In Season Training-Something is Better Than Nothing

Jun 22, 2022

With fall sports approaching, this is a timely repost.

Kind of a lousy title for an article but, it's true. I often talk to coaches who say "we don't train in-season, we don't have a weightroom". I think I have a simple, low cost solution.

Recently I was approached by one of my former athletes, a two time Olympian, now coaching women's high school hockey with exactly this dilemma. As a former Olympic team member the coach was well aware of the need for training but faced the same hurdles so many high school coaches face.

How can I get these young women to train? No equipment, and no facility?

I took a few days to think through the problem as I have always had at least a bare bones facility to work with throughout my career. In this case, it was not practical to train at the high school and the rink had no weightroom. I contemplated a number of solutions but had a few obstacles.

One, to be effective the program had to be done at the rink immediately after practice. If not time commitments, attendance etc. became problems.

Two, the program had to be implemented with absolutely no budget.

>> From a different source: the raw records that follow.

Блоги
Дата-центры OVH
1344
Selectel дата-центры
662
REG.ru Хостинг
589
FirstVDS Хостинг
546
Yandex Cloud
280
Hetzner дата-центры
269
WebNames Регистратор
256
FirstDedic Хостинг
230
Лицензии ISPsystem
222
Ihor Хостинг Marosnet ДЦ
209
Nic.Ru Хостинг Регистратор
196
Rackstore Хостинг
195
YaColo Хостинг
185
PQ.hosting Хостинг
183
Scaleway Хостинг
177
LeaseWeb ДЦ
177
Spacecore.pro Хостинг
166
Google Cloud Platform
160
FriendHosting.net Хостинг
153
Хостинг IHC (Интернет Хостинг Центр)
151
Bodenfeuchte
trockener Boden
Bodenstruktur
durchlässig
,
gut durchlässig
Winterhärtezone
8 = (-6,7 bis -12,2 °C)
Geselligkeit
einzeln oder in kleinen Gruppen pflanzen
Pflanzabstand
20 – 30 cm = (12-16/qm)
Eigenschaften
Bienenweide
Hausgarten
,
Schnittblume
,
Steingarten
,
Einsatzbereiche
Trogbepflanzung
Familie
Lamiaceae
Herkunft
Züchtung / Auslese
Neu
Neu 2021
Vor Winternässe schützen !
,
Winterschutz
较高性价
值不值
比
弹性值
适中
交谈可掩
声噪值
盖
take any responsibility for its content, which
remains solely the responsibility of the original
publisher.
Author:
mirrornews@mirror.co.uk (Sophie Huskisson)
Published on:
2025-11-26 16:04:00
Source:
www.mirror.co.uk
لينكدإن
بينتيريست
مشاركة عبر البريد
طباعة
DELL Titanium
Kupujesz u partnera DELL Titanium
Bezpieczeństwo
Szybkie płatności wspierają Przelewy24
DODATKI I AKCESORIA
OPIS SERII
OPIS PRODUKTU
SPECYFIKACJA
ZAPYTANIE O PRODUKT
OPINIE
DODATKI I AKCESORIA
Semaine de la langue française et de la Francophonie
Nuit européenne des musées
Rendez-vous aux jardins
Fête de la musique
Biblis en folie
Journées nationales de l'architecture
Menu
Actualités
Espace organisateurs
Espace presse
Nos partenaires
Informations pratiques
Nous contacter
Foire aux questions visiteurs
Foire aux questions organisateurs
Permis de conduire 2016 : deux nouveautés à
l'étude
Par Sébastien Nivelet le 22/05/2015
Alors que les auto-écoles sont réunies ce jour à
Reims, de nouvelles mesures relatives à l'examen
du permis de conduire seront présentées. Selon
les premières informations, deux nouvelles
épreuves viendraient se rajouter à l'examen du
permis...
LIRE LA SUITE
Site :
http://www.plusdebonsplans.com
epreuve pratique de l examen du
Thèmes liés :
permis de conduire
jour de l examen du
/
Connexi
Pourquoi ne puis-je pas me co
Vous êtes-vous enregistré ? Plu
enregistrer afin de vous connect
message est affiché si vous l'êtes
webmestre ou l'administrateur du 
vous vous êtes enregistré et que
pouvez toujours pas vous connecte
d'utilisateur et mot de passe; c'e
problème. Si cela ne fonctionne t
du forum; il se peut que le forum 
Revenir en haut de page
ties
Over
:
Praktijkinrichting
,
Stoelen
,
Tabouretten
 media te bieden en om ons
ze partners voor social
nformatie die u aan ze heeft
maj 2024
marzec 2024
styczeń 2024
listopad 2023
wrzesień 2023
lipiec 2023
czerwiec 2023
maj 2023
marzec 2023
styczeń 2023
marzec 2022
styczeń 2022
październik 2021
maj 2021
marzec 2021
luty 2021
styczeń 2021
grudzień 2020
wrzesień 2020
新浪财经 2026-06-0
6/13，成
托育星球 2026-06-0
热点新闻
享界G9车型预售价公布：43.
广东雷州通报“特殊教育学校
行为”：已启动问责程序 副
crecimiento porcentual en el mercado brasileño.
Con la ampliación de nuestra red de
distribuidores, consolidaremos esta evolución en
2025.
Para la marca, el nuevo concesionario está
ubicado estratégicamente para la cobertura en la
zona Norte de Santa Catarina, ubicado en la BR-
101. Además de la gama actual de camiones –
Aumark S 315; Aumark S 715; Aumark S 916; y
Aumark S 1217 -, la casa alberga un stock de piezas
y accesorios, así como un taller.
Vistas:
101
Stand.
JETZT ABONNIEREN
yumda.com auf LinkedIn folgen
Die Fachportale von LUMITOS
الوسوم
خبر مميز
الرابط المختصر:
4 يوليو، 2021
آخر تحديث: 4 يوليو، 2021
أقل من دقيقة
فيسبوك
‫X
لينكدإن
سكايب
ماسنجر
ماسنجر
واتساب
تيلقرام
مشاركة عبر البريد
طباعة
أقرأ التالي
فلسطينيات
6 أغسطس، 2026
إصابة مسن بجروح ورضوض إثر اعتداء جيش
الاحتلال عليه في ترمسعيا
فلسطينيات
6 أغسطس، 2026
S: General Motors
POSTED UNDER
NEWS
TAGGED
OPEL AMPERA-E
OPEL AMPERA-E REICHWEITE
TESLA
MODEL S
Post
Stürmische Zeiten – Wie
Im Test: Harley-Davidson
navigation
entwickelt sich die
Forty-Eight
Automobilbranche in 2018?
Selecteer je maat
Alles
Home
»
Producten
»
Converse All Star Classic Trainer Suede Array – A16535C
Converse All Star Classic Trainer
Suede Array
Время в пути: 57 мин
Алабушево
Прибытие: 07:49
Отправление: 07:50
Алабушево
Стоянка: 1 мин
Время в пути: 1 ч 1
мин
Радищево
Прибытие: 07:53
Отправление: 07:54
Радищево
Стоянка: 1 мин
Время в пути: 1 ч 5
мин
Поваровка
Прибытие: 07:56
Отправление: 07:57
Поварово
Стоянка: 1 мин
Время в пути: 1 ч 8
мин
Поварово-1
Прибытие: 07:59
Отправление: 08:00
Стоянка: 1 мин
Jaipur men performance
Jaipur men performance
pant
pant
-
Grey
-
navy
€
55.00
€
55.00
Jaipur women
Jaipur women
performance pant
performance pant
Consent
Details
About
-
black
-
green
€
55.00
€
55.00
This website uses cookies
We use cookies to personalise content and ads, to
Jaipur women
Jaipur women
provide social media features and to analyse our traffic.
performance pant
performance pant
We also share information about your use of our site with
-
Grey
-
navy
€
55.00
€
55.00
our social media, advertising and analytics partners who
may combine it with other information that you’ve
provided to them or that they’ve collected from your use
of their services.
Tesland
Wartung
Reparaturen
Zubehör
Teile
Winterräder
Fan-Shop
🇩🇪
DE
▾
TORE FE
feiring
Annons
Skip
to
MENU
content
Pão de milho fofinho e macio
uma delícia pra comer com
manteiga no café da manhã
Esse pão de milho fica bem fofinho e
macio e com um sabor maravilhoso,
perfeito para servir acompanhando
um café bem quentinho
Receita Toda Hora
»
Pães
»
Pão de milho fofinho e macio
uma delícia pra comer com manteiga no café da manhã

Three, the program would have to be done in a narrow area in front of the bleachers with 20 women at one time.

I thought back to my early NSCA Journal days and the excellent articles written by Istvan Javorek about the innovative training he had done at his community college in Kansas. Then I thought about Dan John's excellent piece we excerpted from his site recently on StrengthCoach.com (From the Ground Up) and the solution became obvious.

Bodyweight and dumbbells. I had extra dumbbells at my facility. In fact I had a total of ten sets of 10,12 and 15 lb dumbbells. 3 sets of tens, 4 sets of twelves, and, 3 sets of fifteens. Armed with these dumbbells, and the knowledge that we had bleachers, a simple progressive program began to take shape in my mind.

Initially the program would be done primarily with bodyweight. The dumbbells would only be used for two exercises, a dumbbell row and a combination of ½ Squat, Hammer Curl, and Overhead Press.

This would make the workout:

Simple
Time Effective
Muscularly Effective

In keeping with our philosophy, the workout needed to be simple yet cover the important areas. One exercise was chosen for each major area:

Power ( Squat Jumps) 3x5

Knee Dominant ( BW Split Squat) 2x10


Upper Push ( Pushup) 2x10 or 2x max if less than 10


Hip Dominant ( Forward Reaching 1 Leg Straight Leg Deadlift)


Upper Pull (DB Row)


In addition, the ½ Squat, Hammer Curl, Overhead Press was added to give an intro to total body combos and hopefully form the basis for future explosive combos.


Progression concepts were easy. For split squats we would add dumbbells in week 2 and move to a Rear Foot Elevated Split Squat in week 4 . For push ups we would elevate the feet on the bleachers. We would change the Reaching 1 Leg Straight Leg deadlift to a single dumbbell version when we felt the girls were ready (technique here was the greatest issue) and eventually to 2 dumbbells. For the dumbbell row the plan was to try to procure dumbbells of increasingly larger sizes as strength gained. Upper pulling exercises are the most difficult to replicate without equipment.

My idea was to gradually increase the pace of the combo to a squat-cheat curl-push press if the girls continued to gain technical proficiency.

To begin we had two goals.
One, to be consistent and train three days a week.
Two, to become technically sound.

If we become consistent and technically sound, the wonders of progressive resistance exercise would do its magic. Split squat would become a Rear Foot Elevated Split Squat, initially with bodyweight and eventually like the initial Split Squat with dumbbells. Finally we might get to real One Leg Squats.

Total time for workout one was about twelve minutes. We introduced the workout and let the girls do it. Just remember, the tortoise beat the hare.

Squat jumps were done first, followed by paired pushups and split squats. Reaching 1 Leg Straight Leg Deadlifts were paired with dumbbell rows, while the squat-curl-press finished.

To be honest Workout 1 was a little ugly as we struggled to teach 17 relative beginners out of a group of 20.

Workout 2 went much more smoothly as the girls began to understand the process.

Workout 3 began to look like a team lift. We received odd looks from the collection of parents, siblings and figure skaters in the rink but, slowly the looks switched to looks of respect as they saw the girls work.

Dumbbell rows and overhead presses continue to be a work in progress but, the overall progression has been nothing short of amazing. Over a period of a few weeks a group of young women, most of whom had never lifted a weight before, began to grasp the basic concept of progressive resistance exercise.

The key to this program is that it is balanced, simple and cheap. This is exactly what the high school coach is looking for. So, stop making excuses, Start rounding up some old dumbbells and get your in-season program started.

Ask yourself "How can I get it done?".